Solté el habano, inocente objeto que cayó exánime dentro del bolsillo, quebrada su columna vertebral por el pánico de mi mano culpable. Después la retiré del interior de mi casaquilla y con el dedo índice, tembloroso y húmedo, toqué la insignia. Sentí que mis fuerzas me abandonaban, que mi cara adquiría una expresión bobalicona y distendida como la de las huestes adolescentes de Onán y dije:

 

-“De Estado Mayor, Sr. Presidente…de Perú”.

 

Volvió su rostro al frente. Resonaban las sirenas y los chirridos de cubiertas en tanto subíamos por Juncal para llegar a la Plaza Independencia.

Rodeamos la Puerta de la Ciudadela; se agitaban las banderas del Victoria Plaza, volaron las palomas y nos detuvimos entre voces de walkie-talkie frente a la Casa de Gobierno.

El Jefe de la Casa Militar, el Director de Protocolo, el edecán del Ejercito y el Secretario Privado, nos esperaban.

Subíamos entre alfombras rojas en multitud.

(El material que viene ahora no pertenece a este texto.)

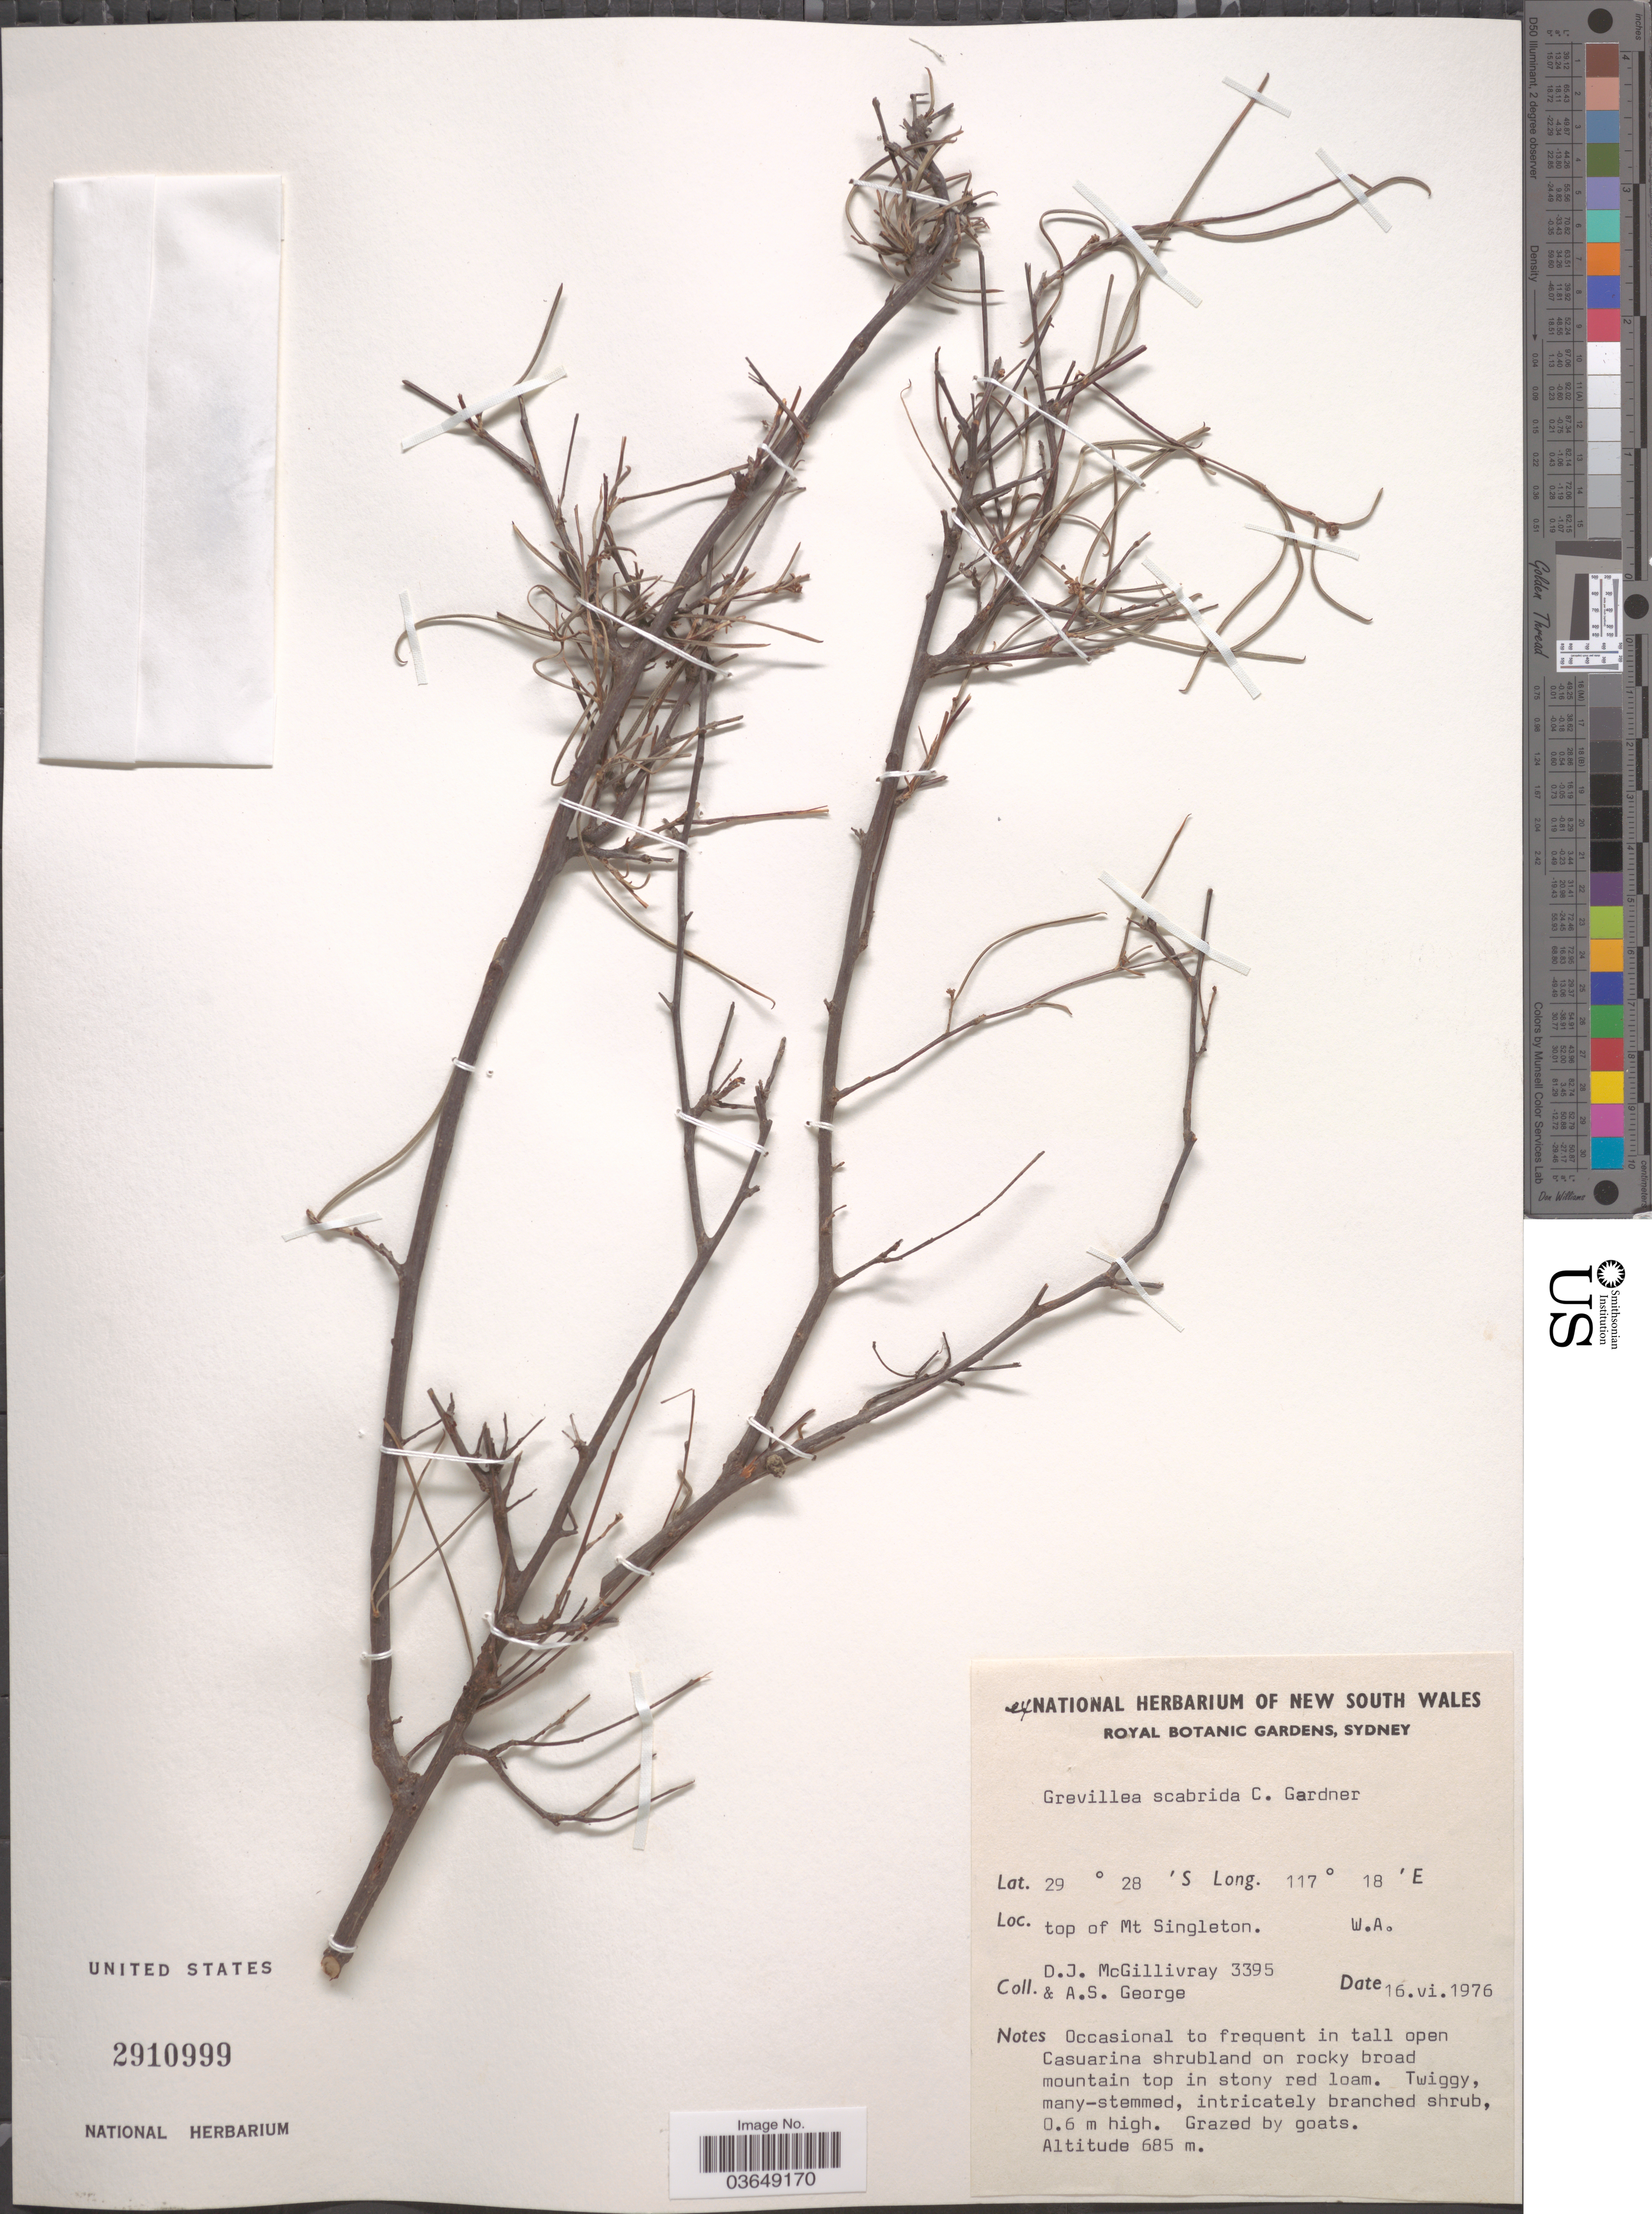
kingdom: Plantae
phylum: Tracheophyta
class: Magnoliopsida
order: Proteales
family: Proteaceae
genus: Grevillea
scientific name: Grevillea scabrida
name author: C.A. Gardner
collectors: D. J. McGillivray & A. S. George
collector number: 3395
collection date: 1976-06-16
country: Australia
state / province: Western Australia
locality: Top of Mt Singleton.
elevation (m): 685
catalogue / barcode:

Me quedé un poco atrás tomando aliento. En el último instante, cuando creía que se había olvidado de mi persona,  vi que el sombrero inglés giraba y nuevamente tuve enfrente su acerada mirada.

 

-“Saldías…que el médico de servicio le tome la presión…usted está muy pálido”

 

-“Si, señor Presidente”

 

Pasados muchos años, guardo en uno de los cajones de mi escritorio, el quebrado cuerpecito del habano. Suelo acunarlo cuidadosamente en la palma de mi mano. La pequeña momia me trasmite aún , el antiguo hálito de una época de faraones.

 

Elbio Firpo.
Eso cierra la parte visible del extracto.